TASK OBJECTIVE -
Type out the lines below exactly, pictures excluded.

SOURCE DATA -
-------

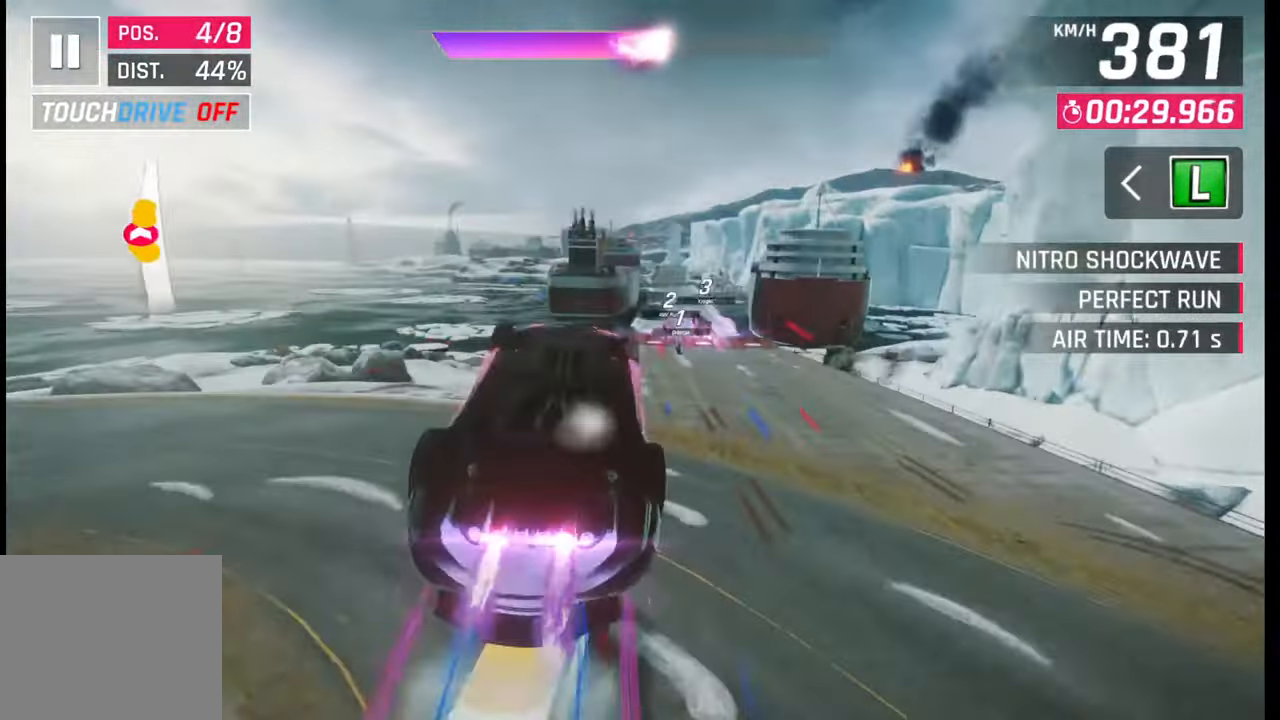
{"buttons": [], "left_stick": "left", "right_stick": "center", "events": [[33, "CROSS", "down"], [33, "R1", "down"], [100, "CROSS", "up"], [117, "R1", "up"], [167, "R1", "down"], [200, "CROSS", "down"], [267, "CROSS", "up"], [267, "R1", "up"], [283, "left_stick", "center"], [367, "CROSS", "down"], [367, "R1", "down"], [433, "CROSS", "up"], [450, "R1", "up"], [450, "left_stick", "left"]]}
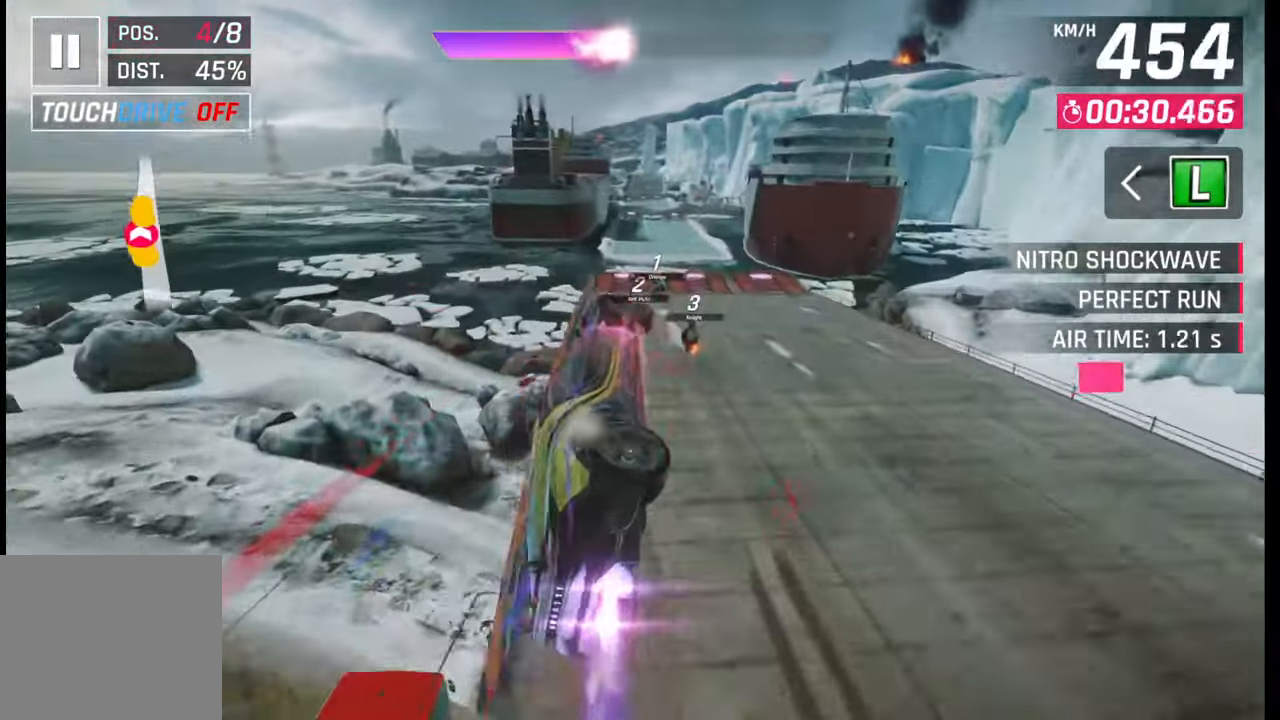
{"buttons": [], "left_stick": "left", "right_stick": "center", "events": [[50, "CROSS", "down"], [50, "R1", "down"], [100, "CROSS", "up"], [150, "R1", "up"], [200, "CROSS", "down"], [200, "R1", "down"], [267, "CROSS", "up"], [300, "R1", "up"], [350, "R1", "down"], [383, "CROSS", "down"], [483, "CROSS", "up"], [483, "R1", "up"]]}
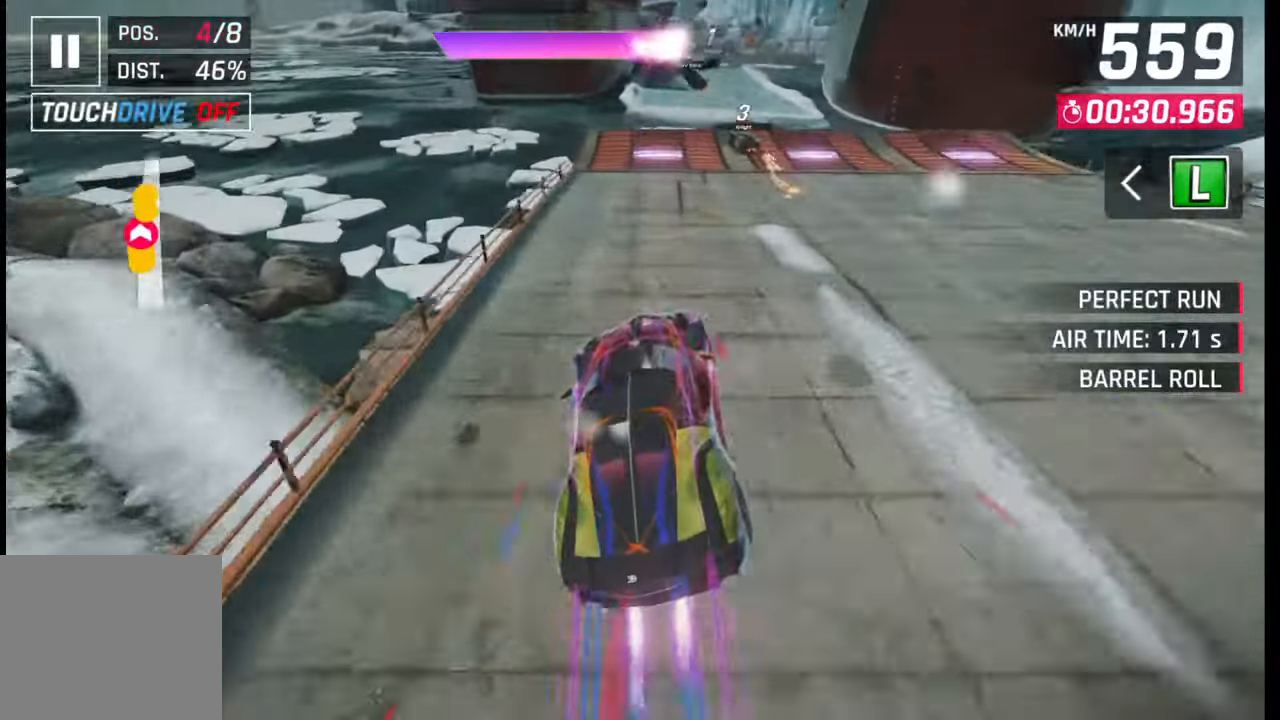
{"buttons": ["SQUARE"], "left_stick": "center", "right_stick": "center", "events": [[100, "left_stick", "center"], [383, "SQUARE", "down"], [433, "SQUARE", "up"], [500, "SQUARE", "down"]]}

-------

ANSWER -
{"buttons": [], "left_stick": "left", "right_stick": "center", "events": [[33, "CROSS", "down"], [33, "R1", "down"], [100, "CROSS", "up"], [117, "R1", "up"], [167, "R1", "down"], [200, "CROSS", "down"], [267, "CROSS", "up"], [267, "R1", "up"], [283, "left_stick", "center"], [367, "CROSS", "down"], [367, "R1", "down"], [433, "CROSS", "up"], [450, "R1", "up"], [450, "left_stick", "left"]]}
{"buttons": [], "left_stick": "left", "right_stick": "center", "events": [[50, "CROSS", "down"], [50, "R1", "down"], [100, "CROSS", "up"], [150, "R1", "up"], [200, "CROSS", "down"], [200, "R1", "down"], [267, "CROSS", "up"], [300, "R1", "up"], [350, "R1", "down"], [383, "CROSS", "down"], [483, "CROSS", "up"], [483, "R1", "up"]]}
{"buttons": ["SQUARE"], "left_stick": "center", "right_stick": "center", "events": [[100, "left_stick", "center"], [383, "SQUARE", "down"], [433, "SQUARE", "up"], [500, "SQUARE", "down"]]}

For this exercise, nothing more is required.